# Habt ihr Erfahrung mit Vindictus



## Merrel (24. Juli 2015)

Hey Leute,

letztens war ein guter Freund von mir über Nacht da. Er wollte ein wenig Zocken und holte sein Lappi aus der Tasche raus.  Er fuhr in hoch und spielte ein Spiel namens Vindictus. Er meinte zu mir dass das Spiel auf seinem Lappi ganz okay läuft er sich aber wünscht das irgendwann auch mal auf einem ordentlichen PC zu Spielen  und zwar auf den höchsten Einstellung.
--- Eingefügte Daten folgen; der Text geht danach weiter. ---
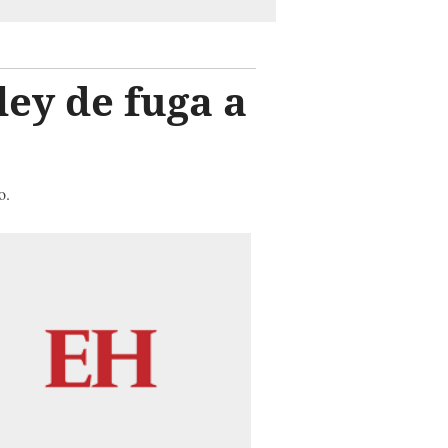
ley de fuga a
o.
Meine Frage nun. Spielt das einer von euch auf höchsten Einstellung? Welche Hardware sollte man für die höchste Grafikstufe haben?

Danke für eure Antworten


----------



## Cinnayum (24. Juli 2015)

Das ist glaube ich in Source Engine umgesetzt.
So übermäßig tolle Hardware braucht man also nicht, da in den Missionen auch immer nur eine handvoll Gegner da sind und es alles Schlauchlevels sind.

Für einen "richtigen" PC wäre eine GTX750 Ti vermutlich ausreichend. Ich hab es aber lange nicht mehr gespielt, sonst könnte ich es mal eben am Laptop anschmeißen, da ist eine 860m drin, das ist der gleiche Chip.


----------



## Merrel (25. Juli 2015)

Wie sieht es aus mit der Kernoptimierung? hab gehört Vindictus kann nur 1 Kern nutzen. Dann wäre ja eigentlich ein I3 mit HT cool oder?

Wie viel RAM braucht er auf dem Lappi?


----------